「股旅演歌名曲選Ⅱ」4曲目です。
https://columbia.jp/artist-info/hikawa/discography/COCP-31123.html
歌詞は歌ネットより。
https://www.uta-net.com/song/57621/
昭和12年、上原敏さんの歌唱でリリースされました。
「妻恋道中」、というより創唱者の上原敏さんに格別の思い入れがあります。
東海林太郎さんと同じく秋田県のご出身というだけでなく、私の祖父、父、私ら兄妹と同じ中学(旧制)・高校の同窓に当たる方だからです。
福岡と違って滅多に有名人など出ない土地柄のせいか、母が親戚でもないのに「あの歌は上原敏が」と親しげに話題にしていたのを覚えています。
上原さんは大学を出て一般企業に就職してから、縁があってレコードデビュー。
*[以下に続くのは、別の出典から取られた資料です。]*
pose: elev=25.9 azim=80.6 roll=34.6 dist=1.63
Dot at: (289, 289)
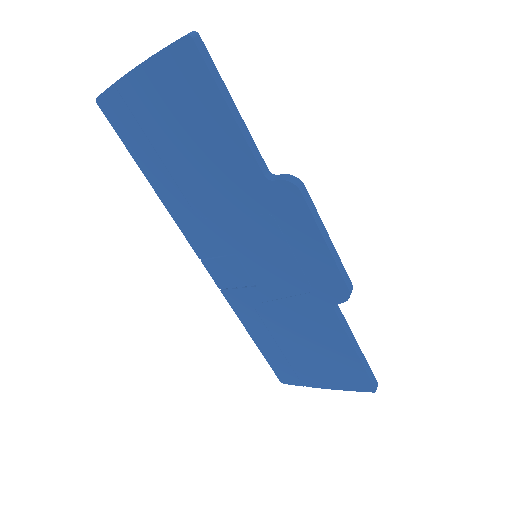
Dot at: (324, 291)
「妻恋道中」は、元々は作詞の藤田まさとさんが東海林太郎さんのために用意された曲だったそうです。
この曲を始め多くのヒット曲をお持ちで、Kiinaも「流転」と「裏町人生」をアルバムに収録していますね。
とても真面目なお人柄で、戦時中積極的に戦地慰問をされたそうですが、30歳を過ぎてからご自身にも召集令状が届き(秋田県職員のミスで別人と間違えられたそう)、内地勤務を勧められたのを「国民の務めだから」と断ってニューギニアに赴き、昭和19年に戦死されたそうです。
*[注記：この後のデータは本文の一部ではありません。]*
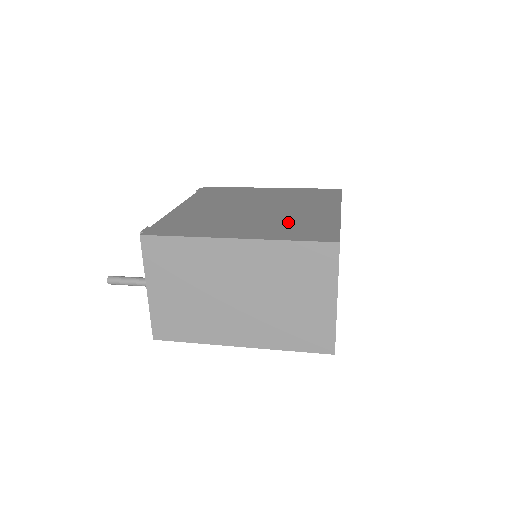
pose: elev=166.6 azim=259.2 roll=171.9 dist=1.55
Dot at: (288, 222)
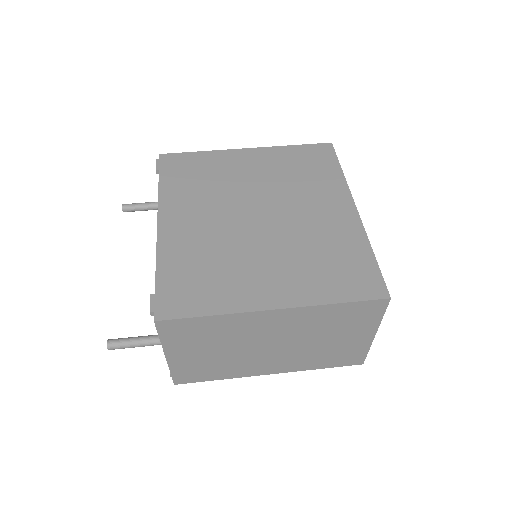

上原さんは元々浪曲にも親しんでいて小節が回せたそうですね。そう言われてみると、同じ道中ものでもクラシック畑ご出身の東海林太郎さんの朗々とした「旅笠道中」と上原さんの「妻恋道中」とでは少し雰囲気が違う気がします。
Kiinaの「妻恋道中」は歌い出しから最後までの流れに無理がなく、特にサビの部分からの声の響きと小節回しがとても心地良いです。
この曲に限りませんが、Kiinaがデビューした23年前はリアルタイムで上原さんや東海林太郎さんの歌声を耳にされた方が沢山いらっしゃったでしょう。
そんな懐かしい曲の数々を若い声で再現してみせたことに、この2つのミニアルバムの意味があったのかもしれません。
Kiinaは、この時から既にとても上手いけれど、その上手さをこちらに押しつけてこない。それが23年経った今でも変わらないところにKiinaの凄さがあるような気がします。